Smart Growth America Preservation Revitalization
For every suburban big box and urban freeway, there lies an empty main street and a crumbling neighborhood. This is sprawl’s legacy. But by seeing these old buildings, once-vibrant neighborhoods, underused strip centers and vacant parking lots for the valuable assets that they are, flagging economies can be revived.
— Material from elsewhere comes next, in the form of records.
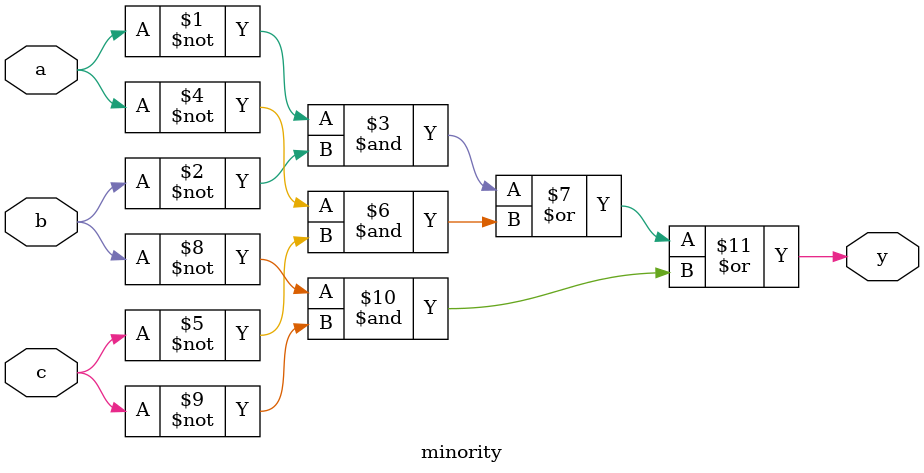
<source format=v>
`timescale 1ns / 1ps

module minority(
    input wire a,
    input wire b,
    input wire c,

    output wire y
    );

    assign y = (~a & ~b) | (~a & ~c) | (~b & ~c);
endmodule
</source>
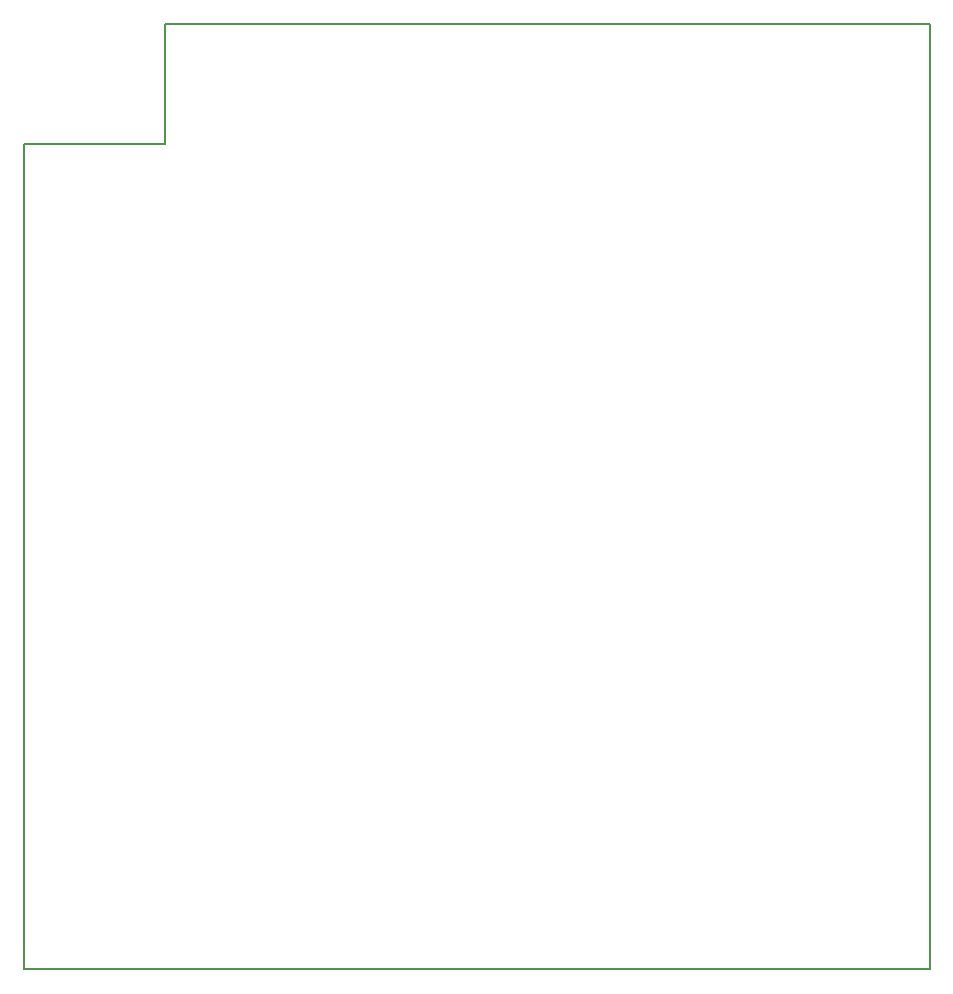
<source format=gbr>
G04 #@! TF.FileFunction,Profile,NP*
%FSLAX46Y46*%
G04 Gerber Fmt 4.6, Leading zero omitted, Abs format (unit mm)*
G04 Created by KiCad (PCBNEW 4.0.2-stable) date 2016-03-18 오후 4:15:19*
%MOMM*%
G01*
G04 APERTURE LIST*
%ADD10C,0.100000*%
%ADD11C,0.150000*%
G04 APERTURE END LIST*
D10*
D11*
X92837000Y-126365000D02*
X169545000Y-126365000D01*
X169545000Y-123825000D02*
X169545000Y-126365000D01*
X92837000Y-123825000D02*
X92837000Y-126365000D01*
X92837000Y-56515000D02*
X92837000Y-123825000D01*
X97155000Y-56515000D02*
X92837000Y-56515000D01*
X169545000Y-56515000D02*
X169545000Y-123825000D01*
X161925000Y-46355000D02*
X169545000Y-46355000D01*
X169545000Y-46355000D02*
X169545000Y-56515000D01*
X104775000Y-46355000D02*
X161925000Y-46355000D01*
X99695000Y-56515000D02*
X97155000Y-56515000D01*
X104775000Y-56515000D02*
X99695000Y-56515000D01*
X104775000Y-46355000D02*
X104775000Y-56515000D01*
M02*

</source>
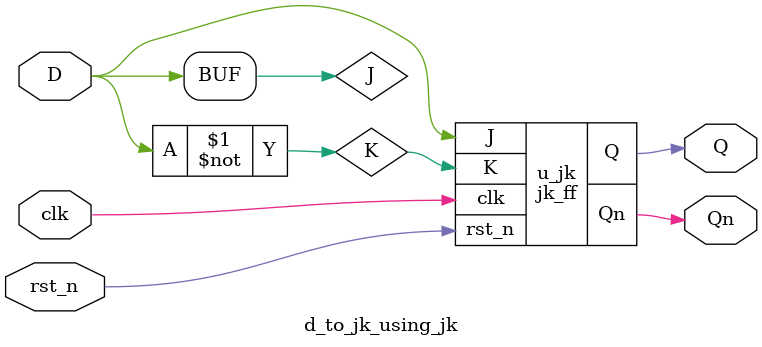
<source format=v>
`timescale 1ns / 1ps
module jk_ff (
    input  wire J,
    input  wire K,
    input  wire clk,
    input  wire rst_n,   // Active-low asynchronous reset
    output reg  Q,
    output wire Qn
);
    assign Qn = ~Q;

    always @(posedge clk or negedge rst_n) begin
        if (!rst_n)
            Q <= 1'b0;           // Reset
        else begin
            case ({J,K})
                2'b00: Q <= Q;    // Hold
                2'b01: Q <= 1'b0; // Reset
                2'b10: Q <= 1'b1; // Set
                2'b11: Q <= ~Q;   // Toggle
            endcase
        end
    end
endmodule
module d_to_jk_using_jk (
    input  wire D,
    input  wire clk,
    input  wire rst_n,
    output wire Q,
    output wire Qn
);
    wire J, K;

    // Generate JK inputs from D
    assign J = D;      // Set when D=1
    assign K = ~D;     // Reset when D=0

    // Instantiate JK flip-flop
    jk_ff u_jk (
        .J(J),
        .K(K),
        .clk(clk),
        .rst_n(rst_n),
        .Q(Q),
        .Qn(Qn)
    );
endmodule


</source>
Sprawl and the Preservation-Revitalization Connection
We lose more than beautiful buildings from sprawl. We also lose the community character that makes each place unique. This character, made up of the architecture, people, and landscape of a particular place, offer regions some of the best opportunities for economic development. Many of the most impressive examples of revitalization around the country, whether urban downtowns or rural Main Streets, have had the preservation of historic architecture and character at their core.
Giant Sucking Sound
Sprawl drains resources away from existing communities. Sprawl’s transformation of the American landscape has led to declining cities and inner suburbs, while imposing daunting new infrastructure and public service costs on suburban communities. Many inner suburban communities are suffering from the same neglect and disinvestment as their urban neighbors. Even suburban jurisdictions on the metropolitan fringe are not immune from sprawl’s pernicious effects on their economy. Because rapid residential growth often fails to pay for itself, many local officials feel forced to accept any commercial development in whatever form it comes – typically, cookie cutter shopping centers and big-box stores. These patterns lead to the same problems – increasing traffic, marginal services, lack of open space and rising taxes – that many residents tried to leave behind.
Preservation-based Revitalization
While cities pay consultants thousands of dollars to come up with the Next Big Thing (usually with a huge government subsidy attached), some creative communities have realized that their best assets are what drew them to the place originally. Historic architecture, diverse neighborhoods, and scenic vistas are just a few of the assets that can be built upon for successful and long-term economic revitalization.